START EXTRACTED INFORMATION

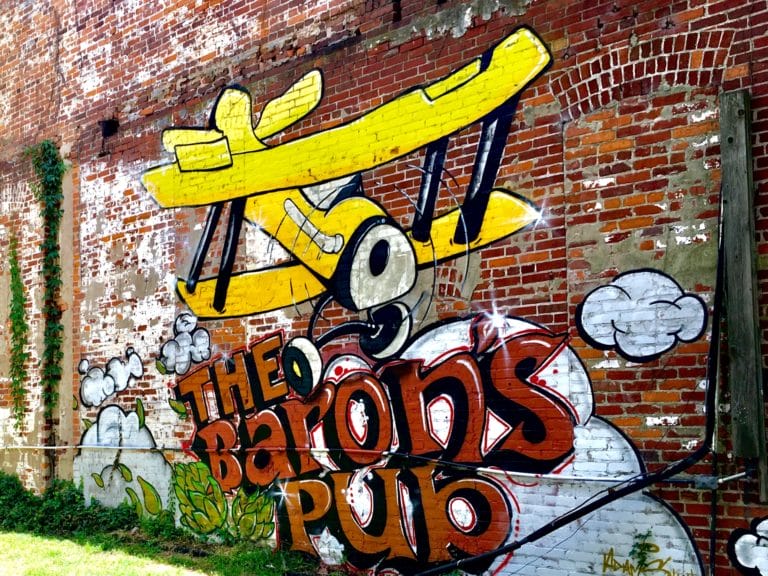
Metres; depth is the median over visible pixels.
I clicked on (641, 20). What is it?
brick wall
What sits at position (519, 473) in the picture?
conduit pipe
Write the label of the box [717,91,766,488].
wooden post
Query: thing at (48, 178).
climbing vine
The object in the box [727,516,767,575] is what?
mural
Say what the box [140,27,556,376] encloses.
mural
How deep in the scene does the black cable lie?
4.76 m
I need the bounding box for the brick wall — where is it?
[0,1,767,575]
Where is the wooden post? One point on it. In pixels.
(736, 344)
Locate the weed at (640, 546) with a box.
[628,530,656,569]
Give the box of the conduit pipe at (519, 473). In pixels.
[1,443,743,486]
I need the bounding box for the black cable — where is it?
[382,192,729,575]
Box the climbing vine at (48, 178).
[28,141,64,466]
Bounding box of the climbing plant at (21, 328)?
[6,233,27,429]
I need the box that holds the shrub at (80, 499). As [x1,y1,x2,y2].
[0,470,139,537]
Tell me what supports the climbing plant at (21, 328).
attached to the brick wall
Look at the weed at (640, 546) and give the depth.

END EXTRACTED INFORMATION

ASSIGNMENT — Find every line in the records that contains the word "depth"; copy those lines.

EXPECTED ANSWER —
Metres; depth is the median over visible pixels.
Look at the weed at (640, 546) and give the depth.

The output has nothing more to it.